席樾也是没预料到家里有人,才这么出来的,也尴尬了一下,“嗯”了一声,赶紧往卧室去。
黄希言将早餐分成两份,片刻,席樾换了一身干净的衣服从卧室里走出来,一件黑色t恤,腿上是同样颜色的长裤。

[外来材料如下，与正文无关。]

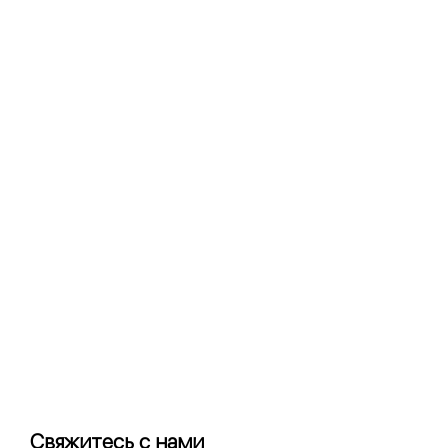
Свяжитесь с нами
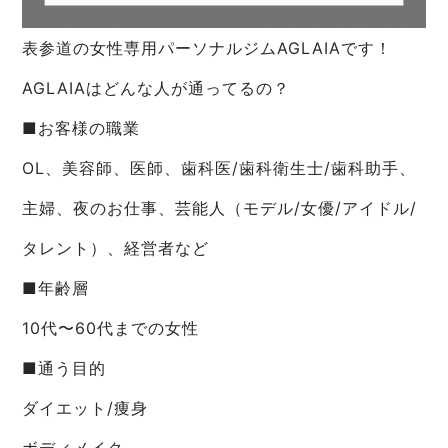
表参道の女性専用パーソナルジムAGLAIAです！
AGLAIAはどんな人が通ってるの？
■お客様の職業
OL、美容師、医師、歯科医/歯科衛生士/歯科助手、
主婦、夜のお仕事、芸能人（モデル/女優/アイドル/
タレント）、経営者など
■年齢層
10代〜60代までの女性
■通う目的
ダイエット/痩身
ボディメイク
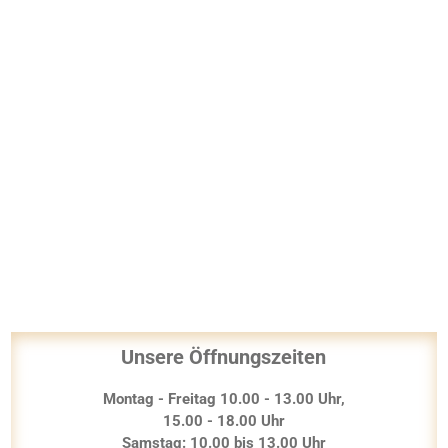
Unsere Öffnungszeiten
Montag - Freitag 10.00 - 13.00 Uhr,
15.00 - 18.00 Uhr
Samstag: 10.00 bis 13.00 Uhr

他提着椅背,将餐桌椅往外挪了挪,坐下,从黄希言手里接过一个馒头。
黄希言看他一眼,指着餐厅飘窗上拉起的窗帘,“这个,我能拉开吗?”
席樾点头。
黄希言征得了的统一,起身一把将窗帘扯开。
清晨的日光,流水一样淌进来,整个餐厅一霎亮亮堂堂。
席樾不由地眯起眼睛,适应了一下,方睁开眼。
好似不过瘾,黄希言又指一指阳台,“那边呢……”
席樾又点点头。
席樾目光跟随过去。
她脚步轻快地跑到窗前,微微向前探身,扬手,将深灰色的遮光窗帘一把拉到了底。
一瞬间,他直观地看见了丁达尔现象,浅橙色光线里微荡着金色的浮尘。
她在阳光里浴了一会儿,方才走过来,眼里溢出喜悦。
席樾手里还捏着那个馒头,完全没动,目光定在了她脸上。
他被微湿黑发衬托得肤色更白,病容明显,唯独眼睛是同样黑白分明的清澈。
黄希言好少在他这个年纪的人身上,看见这样不带一点浑浊的眼睛,突然的不自在,喂进嘴里的馒头都难以咽下去,笑了笑,问:“怎么啦?”
席樾一霎便低下头,手指将馒头撕成块,送到嘴里,一面低声说:“昨天,对不起。”
黄希言笑着摇摇头。
席樾不记得自己多久没吃东西了,饿过了头,没觉得有什么,半碗稀饭下肚,补充了碳水,才觉得四肢渐渐有了力气。
黄希言把放在茶几上的小塑料袋拿过来,解开看了看,说:“你烧已经退了,是不是不用再吃退烧药。我们给你买的是感冒药,也不知道你是不是感冒了……”
席樾告诉她,他自己判断,可能是肠胃炎。
“不要自己判断,你是画家不是医生。”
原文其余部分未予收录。